Kolumne Schlamasseltov: Berliner Toleranz nur für Lamas?

Mit der gern lautstark proklamierten Offenheit ist es in der Hauptstadt oft nicht weit her. Unsere Kolumnistin erlebt hier viel Gestarre und Gegrabsche.

Debora Antmann
Eine Kolumne von Debora Antmann

Stand:

Berlin: Das Mekka der Individualität. Zumindest ist es das, was ich gelernt habe. „In Berlin kannste mit nem Lama durch die Straßen laufen und niemand interessiert’s“. Aber was, wenn Du kein Lama bist, sondern ne fette jüdische Lesbe im Rollstuhl? Da ist das „Ur-Berlin“ an seinen Grenzen.

Schon als ich noch laufen konnte, haben es sich weiß-christlich-deutsche Berliner_innen nicht nehmen lassen meinen Körper zu kommentieren. Von „Das Eis sollten Sie wirklich nicht essen“ bis „Das ist eine Beleidigung für die Augen“. Oder genauso wildfremde Berliner_innen haben ungefragt in mein Dekolleté gegriffen, um den kleinen goldenen Davidstern anzufassen und mich vollzuquatschen. Oder haben mich mit Deutschlandfahnen beworfen, wenn ich mit meiner Partnerin an der Hand nach Hause gelaufen bin. Schon da hatte Berlin offensichtlich die Grenzen seiner Toleranz erreicht.

Seit ich im Rollstuhl bin, ist das Starren durchgängig geworden. Ich weiß nie, ob es der Rollstuhl, der Stern, die Partnerin an meiner Hand ist. Oft wahrscheinlich alles gleichzeitig. Menschen greifen noch selbstverständlicher auf meinen Körper zu.

Nicht mehr um nach dem kleinen goldenen Anhänger zu greifen, sondern nach mir. Das Gefühl, dass Deutsche denken, jüdische Körper gehören selbstverständlich ihnen, vermischt sich mit dem Wissen, dass behinderten Menschen kein Recht auf körperliche Integrität zugesprochen wird.

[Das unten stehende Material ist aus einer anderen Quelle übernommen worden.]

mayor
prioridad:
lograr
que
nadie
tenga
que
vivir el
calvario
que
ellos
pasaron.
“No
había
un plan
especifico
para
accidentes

Wehre ich mich, gelte ich als ungehobelt, undankbar, unverschämt. Ich gelange mit meiner reinen Existenz an die Grenzen der wunderbaren Berliner Toleranz. Von einer Berliner Selbstverständlichkeit kann ich nicht mal träumen. Die gibt es scheinbar nur für Lamas. Ich weiß nicht, was diese Offenheit sein soll, mit der sich bestimmte Menschen hier schmücken.

Ausgerechnet jene Menschen, die zu diesem Ruf nichts weiter beitragen, als es für jene unerträglich zu machen, die für diese vermeintliche Offenheit stehen sollen. Menschen, die nicht dank weiß-christlich-deutscher Berliner_innen Freiräume, Subkultur bzw. Kultur ganz generell schaffen und Kaltland etwas wärmer machen, sondern trotz ihnen.

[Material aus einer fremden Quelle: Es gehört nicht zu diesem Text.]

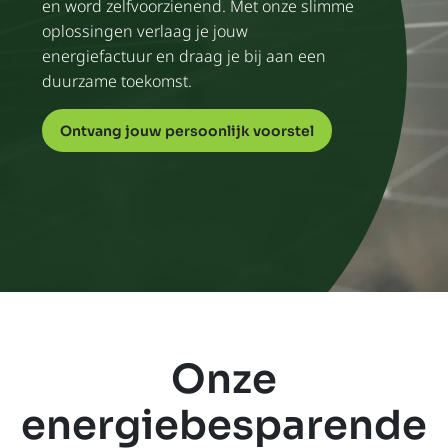
en word zelfvoorzienend. Met onze slimme
oplossingen verlaag je jouw
energiefactuur en draag je bij aan een
duurzame toekomst.
Ontvang jouw persoonlijk voorstel
Onze
energiebesparende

Als Jüd_in, als Lesbe, als Krüppel fühle ich mich in Berlin nicht wegen jener Menschen wohl, die sich ihrer Toleranz rühmen, als wäre Toleranz alles, was wir verdient haben. Die uns, wenn wir höflich sind, ein Stückchen vom Kuchen zugestehen. Berlin ist meine Stadt, wegen jener, die (wann immer es geht) auf Kuchen scheißen und einfach Babka backen.